Researchers claim that infants who are carriers of the "Alzheimer’s gene" have observable differences in how their brains develop.
A study of 162 healthy infants between two and 25 months of age found that those who had the APOE-E4 gene variant, which is linked to Alzheimer's risk, had different grey and white matter growth compared to those without the gene.
Those are two types of tissue found in the central nervous system involved in neurological processes.
Using an MRI technique developed at Brown University’s Advanced Baby
Imaging Lab, the researchers found that the kids with the genetic variant had increased growth
in the frontal lobe of the brain and less growth in several middle and rear
areas. The low-growth areas were the same ones that have been shown
to be affected in elderly patients with Alzheimer’s, the researchers pointed out.
The changes in grey matter, the tissue involved in sensory perception and muscle control, were related to the density of nerve cells (neurons) and how they connected with cells in the brain. Differences in white matter affected the myelin insulation that helps brain cells form the highways that allow them to correctly transmit information.
“Maybe these changes are developmental,” study author Dr. Eric Reiman, executive director of the Banner Alzheimer’s Institute in Arizona, said to CBSNews.com. “Maybe they provide a foothold in areas of vulnerability where you would see progressive pathology in later ages. More studies need to be done to determine the extent of the progressive changes years later.”} Alzheimer’s disease is the most common form of dementia, making up 50 to 80 percent of dementia cases, according to the Alzheimer’s Association. It is the sixth-leading cause of death in the U.S., and more than 5 million Americans are currently living with the disease.
Most people will develop Alzheimer's when they are 65 and older, but up to 5 percent of the population suffers from an early-onset form of the disease. Alzheimer's gets worse over time and has no cure, but there are some treatments.

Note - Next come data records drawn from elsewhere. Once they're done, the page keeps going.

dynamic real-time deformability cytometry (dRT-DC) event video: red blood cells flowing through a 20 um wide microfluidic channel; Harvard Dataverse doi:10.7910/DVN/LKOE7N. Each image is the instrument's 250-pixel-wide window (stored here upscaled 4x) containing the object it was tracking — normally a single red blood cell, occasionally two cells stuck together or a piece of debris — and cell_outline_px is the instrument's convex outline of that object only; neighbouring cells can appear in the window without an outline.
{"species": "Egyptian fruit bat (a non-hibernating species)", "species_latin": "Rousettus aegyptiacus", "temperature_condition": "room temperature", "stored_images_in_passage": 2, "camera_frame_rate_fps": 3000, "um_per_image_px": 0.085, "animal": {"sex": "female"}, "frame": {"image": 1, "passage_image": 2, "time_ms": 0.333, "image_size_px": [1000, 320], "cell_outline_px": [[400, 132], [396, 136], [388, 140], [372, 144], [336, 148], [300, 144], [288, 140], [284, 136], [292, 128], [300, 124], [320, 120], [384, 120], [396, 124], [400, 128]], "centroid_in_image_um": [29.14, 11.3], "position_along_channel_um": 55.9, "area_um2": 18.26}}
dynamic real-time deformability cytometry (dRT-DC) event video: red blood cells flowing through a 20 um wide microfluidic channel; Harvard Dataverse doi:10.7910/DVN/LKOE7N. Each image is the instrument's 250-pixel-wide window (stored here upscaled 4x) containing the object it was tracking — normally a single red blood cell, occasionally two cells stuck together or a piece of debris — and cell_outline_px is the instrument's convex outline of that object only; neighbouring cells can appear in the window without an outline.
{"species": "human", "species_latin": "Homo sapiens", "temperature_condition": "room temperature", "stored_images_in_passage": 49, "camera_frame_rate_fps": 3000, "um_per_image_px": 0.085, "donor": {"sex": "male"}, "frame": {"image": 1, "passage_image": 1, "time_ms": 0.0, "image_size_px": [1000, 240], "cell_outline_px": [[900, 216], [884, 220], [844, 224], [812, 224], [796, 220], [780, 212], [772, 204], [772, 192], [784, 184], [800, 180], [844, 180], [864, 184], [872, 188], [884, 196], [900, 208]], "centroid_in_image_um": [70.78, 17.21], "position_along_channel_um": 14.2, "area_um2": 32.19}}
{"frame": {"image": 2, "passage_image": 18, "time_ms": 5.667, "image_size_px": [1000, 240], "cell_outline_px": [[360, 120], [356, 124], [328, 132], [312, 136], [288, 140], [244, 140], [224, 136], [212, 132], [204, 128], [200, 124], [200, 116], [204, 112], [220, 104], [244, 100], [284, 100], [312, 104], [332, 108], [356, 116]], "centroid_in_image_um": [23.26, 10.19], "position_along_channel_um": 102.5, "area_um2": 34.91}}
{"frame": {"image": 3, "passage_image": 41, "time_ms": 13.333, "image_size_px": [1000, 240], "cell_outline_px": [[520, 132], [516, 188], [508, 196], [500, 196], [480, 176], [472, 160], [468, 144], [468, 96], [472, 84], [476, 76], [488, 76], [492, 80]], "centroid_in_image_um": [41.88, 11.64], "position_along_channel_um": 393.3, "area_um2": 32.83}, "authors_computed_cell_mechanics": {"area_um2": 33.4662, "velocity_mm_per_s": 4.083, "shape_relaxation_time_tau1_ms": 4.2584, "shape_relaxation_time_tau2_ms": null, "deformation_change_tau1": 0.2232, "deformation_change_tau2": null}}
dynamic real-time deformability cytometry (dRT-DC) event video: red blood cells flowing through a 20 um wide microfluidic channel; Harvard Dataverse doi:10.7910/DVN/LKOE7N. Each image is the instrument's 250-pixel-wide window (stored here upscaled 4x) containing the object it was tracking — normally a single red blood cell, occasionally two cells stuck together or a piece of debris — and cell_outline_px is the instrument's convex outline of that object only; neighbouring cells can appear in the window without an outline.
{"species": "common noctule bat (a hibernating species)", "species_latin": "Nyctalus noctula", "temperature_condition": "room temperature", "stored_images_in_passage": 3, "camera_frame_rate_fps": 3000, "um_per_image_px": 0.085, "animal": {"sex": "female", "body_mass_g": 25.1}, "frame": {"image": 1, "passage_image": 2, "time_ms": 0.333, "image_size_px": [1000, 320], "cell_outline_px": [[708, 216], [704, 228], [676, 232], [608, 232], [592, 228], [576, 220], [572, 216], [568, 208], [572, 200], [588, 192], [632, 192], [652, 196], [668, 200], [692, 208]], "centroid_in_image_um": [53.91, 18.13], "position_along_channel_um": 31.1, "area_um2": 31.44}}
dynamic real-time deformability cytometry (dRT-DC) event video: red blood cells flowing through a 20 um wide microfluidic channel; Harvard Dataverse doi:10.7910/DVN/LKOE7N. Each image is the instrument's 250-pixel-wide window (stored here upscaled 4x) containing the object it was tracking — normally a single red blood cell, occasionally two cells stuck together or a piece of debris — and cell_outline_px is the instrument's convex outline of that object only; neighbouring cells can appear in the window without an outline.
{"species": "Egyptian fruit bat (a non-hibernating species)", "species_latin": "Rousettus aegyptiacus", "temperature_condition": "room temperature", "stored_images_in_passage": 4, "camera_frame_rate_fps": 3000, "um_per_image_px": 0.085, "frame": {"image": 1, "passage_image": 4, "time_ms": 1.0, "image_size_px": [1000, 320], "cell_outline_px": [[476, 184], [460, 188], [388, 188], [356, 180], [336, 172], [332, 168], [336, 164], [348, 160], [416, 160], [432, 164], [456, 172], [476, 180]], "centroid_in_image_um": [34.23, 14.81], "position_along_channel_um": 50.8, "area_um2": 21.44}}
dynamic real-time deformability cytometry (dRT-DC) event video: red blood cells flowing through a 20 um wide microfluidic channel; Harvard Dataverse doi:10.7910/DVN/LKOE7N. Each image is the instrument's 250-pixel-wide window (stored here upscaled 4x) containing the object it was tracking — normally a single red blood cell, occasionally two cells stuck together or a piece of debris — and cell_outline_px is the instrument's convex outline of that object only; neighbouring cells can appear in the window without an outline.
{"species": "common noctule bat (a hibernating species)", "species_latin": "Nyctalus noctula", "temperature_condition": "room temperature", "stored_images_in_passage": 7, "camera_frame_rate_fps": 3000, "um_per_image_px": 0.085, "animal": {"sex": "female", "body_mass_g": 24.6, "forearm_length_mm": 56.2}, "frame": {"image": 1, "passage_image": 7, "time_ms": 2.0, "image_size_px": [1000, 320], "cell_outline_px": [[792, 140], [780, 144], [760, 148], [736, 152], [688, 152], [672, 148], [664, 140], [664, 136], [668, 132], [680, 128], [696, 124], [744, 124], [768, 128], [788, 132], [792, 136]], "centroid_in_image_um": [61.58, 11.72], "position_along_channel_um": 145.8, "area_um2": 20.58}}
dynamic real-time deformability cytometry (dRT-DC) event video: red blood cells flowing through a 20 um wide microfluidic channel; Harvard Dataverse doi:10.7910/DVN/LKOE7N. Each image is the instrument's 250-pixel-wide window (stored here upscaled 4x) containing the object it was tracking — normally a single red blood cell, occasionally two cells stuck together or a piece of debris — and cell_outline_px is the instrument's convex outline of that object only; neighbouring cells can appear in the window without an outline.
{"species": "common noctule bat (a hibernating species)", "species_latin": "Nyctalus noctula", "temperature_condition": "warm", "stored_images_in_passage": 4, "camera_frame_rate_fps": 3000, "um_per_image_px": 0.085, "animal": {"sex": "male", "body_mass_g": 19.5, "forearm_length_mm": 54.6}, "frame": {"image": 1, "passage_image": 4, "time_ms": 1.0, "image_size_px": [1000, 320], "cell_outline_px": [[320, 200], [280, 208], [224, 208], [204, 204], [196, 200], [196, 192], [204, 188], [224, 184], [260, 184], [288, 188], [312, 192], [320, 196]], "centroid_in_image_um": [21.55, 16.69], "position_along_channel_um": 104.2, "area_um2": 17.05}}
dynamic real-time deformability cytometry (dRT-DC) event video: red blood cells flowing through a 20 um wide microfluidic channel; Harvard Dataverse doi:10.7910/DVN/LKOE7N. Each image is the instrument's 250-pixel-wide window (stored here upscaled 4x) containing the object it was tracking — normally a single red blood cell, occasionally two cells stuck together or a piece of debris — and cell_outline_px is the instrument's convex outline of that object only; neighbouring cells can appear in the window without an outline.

Reiman said that about 25 percent of the population have at least one of the APOE-E4 genetic variants, which contribute to their risk of developing Alzheimer’s. Two to three percent of the population will get two copies of the gene, one from each parent.
People who have an APOE genetic variant are four to five more likely to get the disease in older age than those who do not. Those that have two copies are at a higher risk. However, it is important to note that the majority of people with the faulty gene will not go on to get Alzheimer’s.
Reiman pointed out that these infants showed no signs of
developmental delays, and the infants who had the gene were not all destined to get
Alzheimer’s. He worried that some parents might feel they have to get a brain scan or genetics test for their child to determine his or her Alzheimer's risk. The neuroscientist cautioned against those actions, since they would not determine if a child was definitively going to get the disease or be able to help with earlier treatment.
"These tests are not indicated or helpful for either of those purposes," he said.
“This work is about understanding how this gene influences brain development,” senior author Sean Deoni, who oversees Brown University’s Advanced Baby Imaging Lab, added in a press release. “These results do not establish a direct link to the changes seen in Alzheimer’s patients, but with more research they may tell us something about how the gene contributes to Alzheimer’s risk later in life.”
In an accompanying editorial, Drs. John H. Growdon and Bradley T. Hyman, from the Neurology Service at Massachusetts General Hospital in Boston, said that the study proves that the APOE-E4 genotype is a risk factor for Alzheimer’s disease and may make the individual more susceptible to the disease at an earlier age.
“The results also raise intriguing questions about just 'when' AD-related brain alterations might be considered to start,” they wrote.
The study was published in JAMA Neurology on Nov. 25.